### Written problem
Reproduce, word for word, every line of the items from the line containing "common name: Erect pygmyweed" down to the last line of the items, including both of those lines.

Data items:
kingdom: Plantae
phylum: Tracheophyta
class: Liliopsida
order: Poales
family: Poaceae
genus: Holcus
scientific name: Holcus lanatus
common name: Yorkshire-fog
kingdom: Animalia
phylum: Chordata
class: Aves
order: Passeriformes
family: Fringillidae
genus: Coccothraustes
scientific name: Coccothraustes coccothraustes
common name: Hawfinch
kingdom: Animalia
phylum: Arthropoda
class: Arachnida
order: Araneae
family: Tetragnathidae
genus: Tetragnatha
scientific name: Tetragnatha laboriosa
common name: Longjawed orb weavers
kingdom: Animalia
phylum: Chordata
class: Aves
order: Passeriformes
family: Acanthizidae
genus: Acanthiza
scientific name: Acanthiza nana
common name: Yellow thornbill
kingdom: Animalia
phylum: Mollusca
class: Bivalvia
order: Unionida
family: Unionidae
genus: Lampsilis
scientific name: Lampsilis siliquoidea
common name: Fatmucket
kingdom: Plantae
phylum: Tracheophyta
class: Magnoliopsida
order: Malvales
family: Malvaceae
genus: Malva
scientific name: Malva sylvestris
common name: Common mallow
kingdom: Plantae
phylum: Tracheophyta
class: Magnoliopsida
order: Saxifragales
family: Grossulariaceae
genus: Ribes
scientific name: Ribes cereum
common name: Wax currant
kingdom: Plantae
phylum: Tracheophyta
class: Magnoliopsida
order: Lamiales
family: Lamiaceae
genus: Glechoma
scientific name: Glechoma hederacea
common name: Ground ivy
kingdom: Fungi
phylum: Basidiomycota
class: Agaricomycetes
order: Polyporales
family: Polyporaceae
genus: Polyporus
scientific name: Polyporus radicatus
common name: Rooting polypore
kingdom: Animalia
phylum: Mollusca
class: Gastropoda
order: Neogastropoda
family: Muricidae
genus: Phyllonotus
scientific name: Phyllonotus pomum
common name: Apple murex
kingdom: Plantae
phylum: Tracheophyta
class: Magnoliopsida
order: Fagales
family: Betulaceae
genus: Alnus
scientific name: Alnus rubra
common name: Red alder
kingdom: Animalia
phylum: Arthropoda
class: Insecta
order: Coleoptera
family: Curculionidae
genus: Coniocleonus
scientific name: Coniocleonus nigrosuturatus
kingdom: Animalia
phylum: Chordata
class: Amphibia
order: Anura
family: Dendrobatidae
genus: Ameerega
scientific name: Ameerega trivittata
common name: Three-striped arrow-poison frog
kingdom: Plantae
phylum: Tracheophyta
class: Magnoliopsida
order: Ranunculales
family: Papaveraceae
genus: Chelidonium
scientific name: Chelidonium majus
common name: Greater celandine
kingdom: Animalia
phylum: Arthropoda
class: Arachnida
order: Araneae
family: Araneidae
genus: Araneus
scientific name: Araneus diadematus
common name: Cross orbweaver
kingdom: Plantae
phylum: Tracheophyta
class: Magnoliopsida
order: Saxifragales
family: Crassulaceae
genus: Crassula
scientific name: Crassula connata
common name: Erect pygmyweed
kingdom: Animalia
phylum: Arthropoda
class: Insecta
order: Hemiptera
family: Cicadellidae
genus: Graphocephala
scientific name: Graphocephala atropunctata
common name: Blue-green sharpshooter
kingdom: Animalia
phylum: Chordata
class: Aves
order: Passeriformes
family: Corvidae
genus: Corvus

### Answer to the exercise
common name: Erect pygmyweed
kingdom: Animalia
phylum: Arthropoda
class: Insecta
order: Hemiptera
family: Cicadellidae
genus: Graphocephala
scientific name: Graphocephala atropunctata
common name: Blue-green sharpshooter
kingdom: Animalia
phylum: Chordata
class: Aves
order: Passeriformes
family: Corvidae
genus: Corvus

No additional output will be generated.